-- EXERCISE MATERIAL follows --
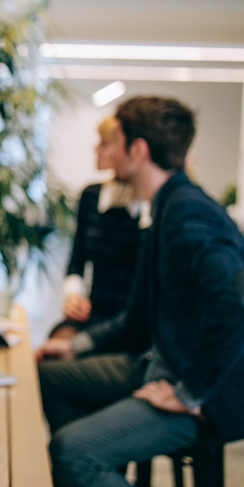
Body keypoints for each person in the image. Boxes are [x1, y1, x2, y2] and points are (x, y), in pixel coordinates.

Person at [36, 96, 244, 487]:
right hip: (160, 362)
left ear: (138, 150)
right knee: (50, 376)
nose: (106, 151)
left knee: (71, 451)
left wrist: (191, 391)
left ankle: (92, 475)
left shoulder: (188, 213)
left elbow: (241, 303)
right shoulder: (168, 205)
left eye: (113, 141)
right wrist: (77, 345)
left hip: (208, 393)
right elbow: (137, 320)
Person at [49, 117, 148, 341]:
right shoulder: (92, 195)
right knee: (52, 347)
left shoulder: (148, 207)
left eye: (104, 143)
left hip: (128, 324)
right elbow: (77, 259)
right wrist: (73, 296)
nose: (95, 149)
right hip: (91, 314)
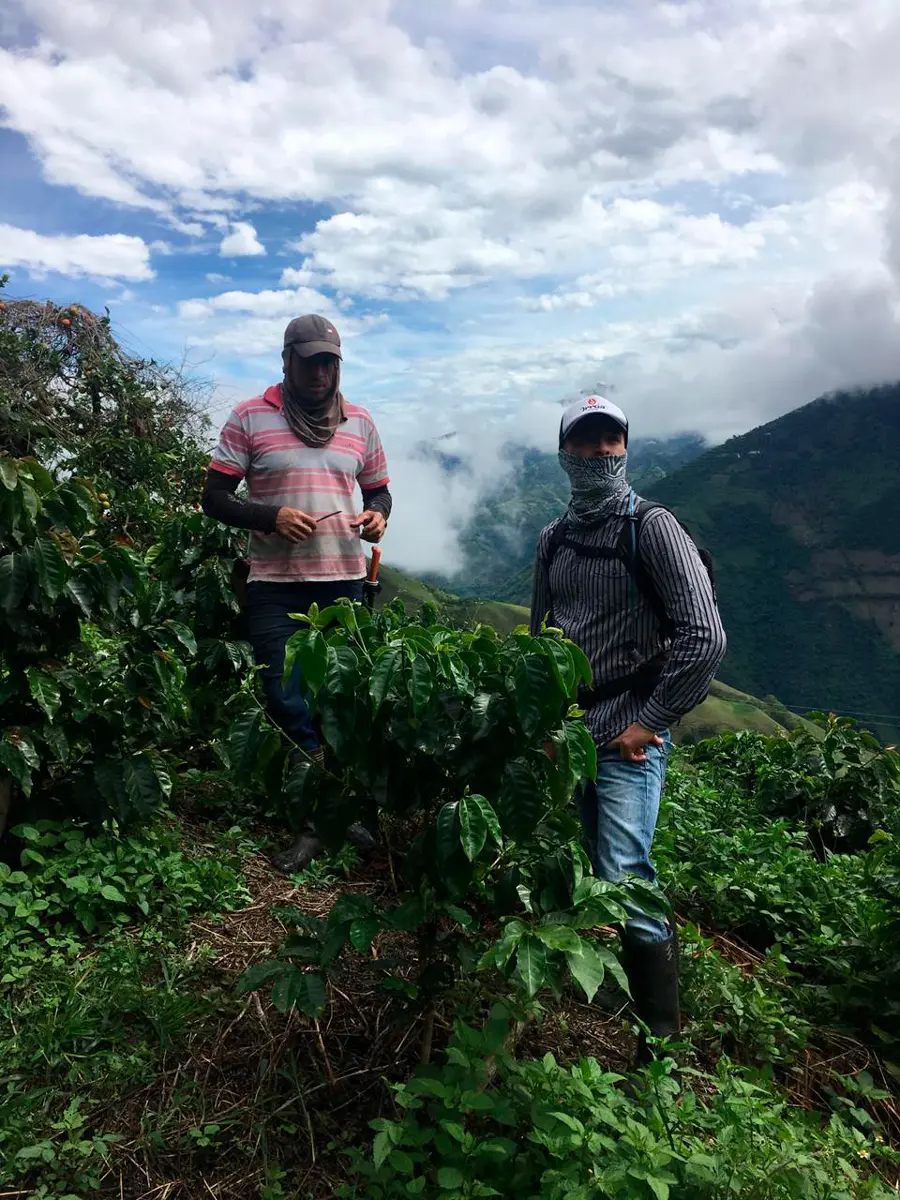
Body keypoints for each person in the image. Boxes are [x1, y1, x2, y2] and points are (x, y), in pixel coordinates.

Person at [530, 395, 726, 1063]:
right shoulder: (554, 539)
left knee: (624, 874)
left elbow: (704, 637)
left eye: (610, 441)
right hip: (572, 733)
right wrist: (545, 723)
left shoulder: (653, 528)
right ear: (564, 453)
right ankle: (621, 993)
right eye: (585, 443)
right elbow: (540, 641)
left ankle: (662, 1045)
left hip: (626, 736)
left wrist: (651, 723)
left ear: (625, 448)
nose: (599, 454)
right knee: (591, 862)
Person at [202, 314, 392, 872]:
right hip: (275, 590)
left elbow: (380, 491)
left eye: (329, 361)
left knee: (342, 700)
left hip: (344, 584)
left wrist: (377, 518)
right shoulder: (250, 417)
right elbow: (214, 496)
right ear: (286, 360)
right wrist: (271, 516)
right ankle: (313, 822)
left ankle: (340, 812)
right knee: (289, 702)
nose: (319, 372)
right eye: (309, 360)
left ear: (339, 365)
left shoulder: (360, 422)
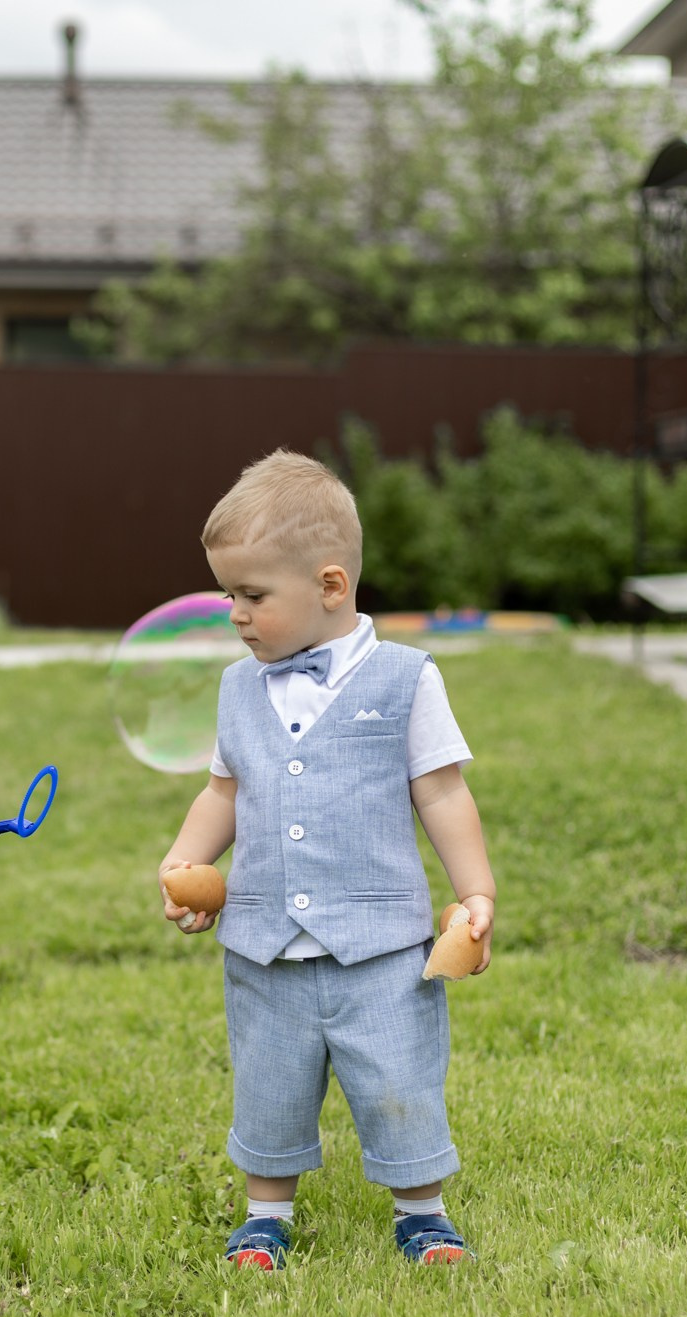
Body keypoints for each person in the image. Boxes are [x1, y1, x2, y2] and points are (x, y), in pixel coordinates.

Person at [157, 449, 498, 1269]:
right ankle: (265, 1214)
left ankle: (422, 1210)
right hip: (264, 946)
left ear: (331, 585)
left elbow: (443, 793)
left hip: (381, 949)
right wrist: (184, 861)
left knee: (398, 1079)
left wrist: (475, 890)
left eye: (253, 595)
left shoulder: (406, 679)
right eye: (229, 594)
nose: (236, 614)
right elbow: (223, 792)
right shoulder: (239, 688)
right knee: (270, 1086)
-- EXERCISE MATERIAL concluded --
-- EXERCISE MATERIAL follows --
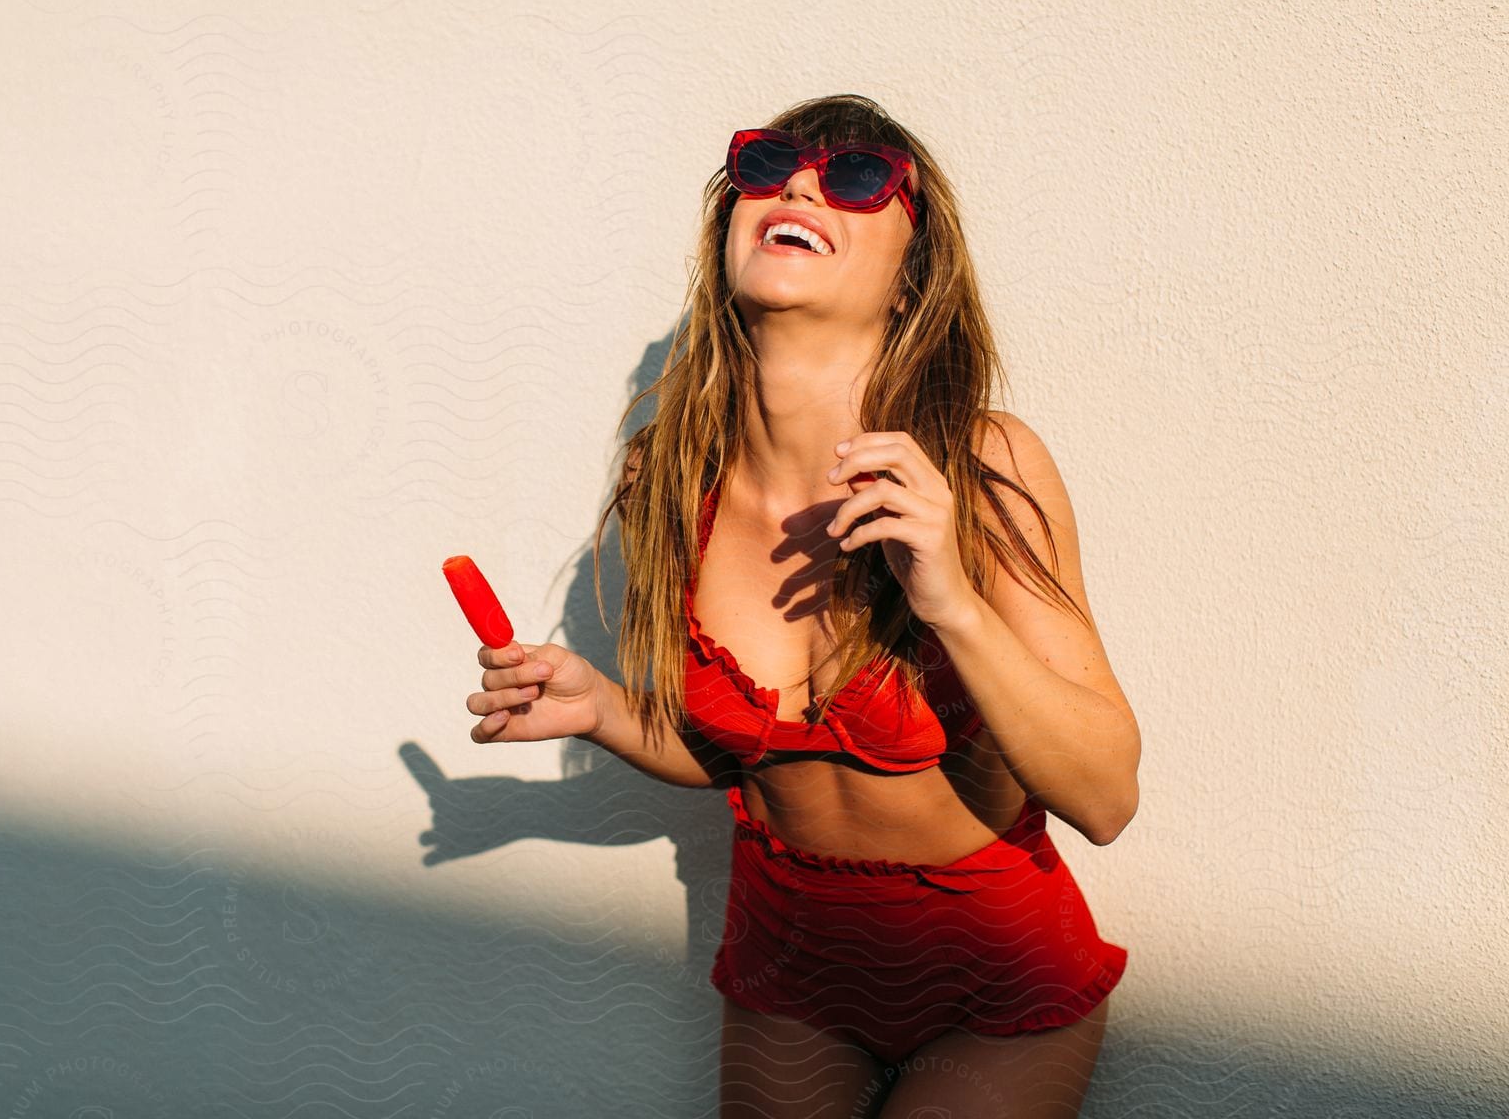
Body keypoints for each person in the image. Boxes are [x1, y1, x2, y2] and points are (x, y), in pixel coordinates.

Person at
-- EXERCISE MATERIAL concluded --
-- EXERCISE MATERIAL follows --
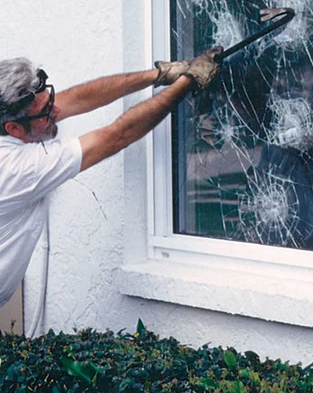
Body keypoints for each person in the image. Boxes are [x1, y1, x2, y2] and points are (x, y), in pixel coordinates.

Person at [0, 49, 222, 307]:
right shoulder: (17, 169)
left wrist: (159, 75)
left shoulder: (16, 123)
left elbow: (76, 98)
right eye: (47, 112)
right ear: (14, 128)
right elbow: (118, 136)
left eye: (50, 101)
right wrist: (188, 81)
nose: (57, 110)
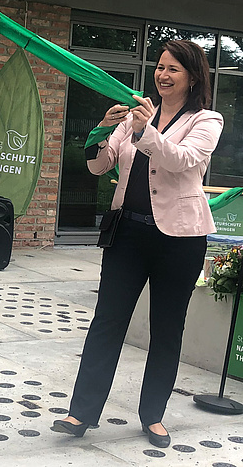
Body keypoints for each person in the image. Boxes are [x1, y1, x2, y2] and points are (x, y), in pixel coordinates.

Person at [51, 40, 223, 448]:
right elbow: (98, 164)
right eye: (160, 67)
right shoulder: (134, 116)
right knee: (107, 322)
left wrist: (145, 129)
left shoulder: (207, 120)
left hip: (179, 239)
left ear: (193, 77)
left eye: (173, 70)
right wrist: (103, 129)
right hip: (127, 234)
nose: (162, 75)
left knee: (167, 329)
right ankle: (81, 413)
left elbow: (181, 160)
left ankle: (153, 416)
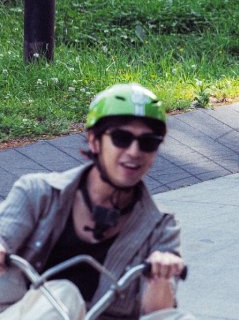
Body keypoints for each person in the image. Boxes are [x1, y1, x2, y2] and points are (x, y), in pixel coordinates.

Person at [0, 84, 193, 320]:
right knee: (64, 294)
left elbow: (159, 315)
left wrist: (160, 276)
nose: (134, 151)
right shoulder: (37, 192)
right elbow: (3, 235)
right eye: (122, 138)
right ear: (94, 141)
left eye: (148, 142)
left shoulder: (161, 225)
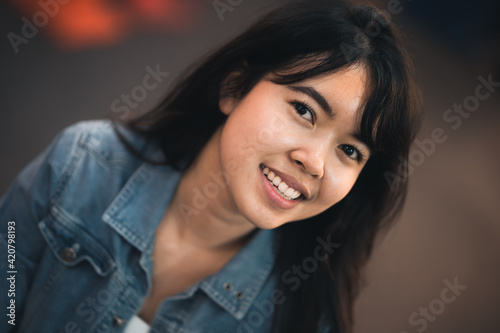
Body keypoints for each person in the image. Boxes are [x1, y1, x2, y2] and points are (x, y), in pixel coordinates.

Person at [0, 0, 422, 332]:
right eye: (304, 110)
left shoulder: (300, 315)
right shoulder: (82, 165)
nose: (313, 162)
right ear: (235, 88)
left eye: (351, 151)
-- EXERCISE MATERIAL concluded --
TASK REQUIREMENTS
Which lines of the data hold the string "ankle"? Return each of them.

ANSWER TO THE EXERCISE
left ankle: (92, 475)
right ankle: (621, 993)
left ankle: (662, 1045)
right ankle: (313, 822)
left ankle: (340, 812)
right ankle: (265, 1214)
left ankle: (422, 1210)
right ankle: (81, 413)
left ankle: (153, 416)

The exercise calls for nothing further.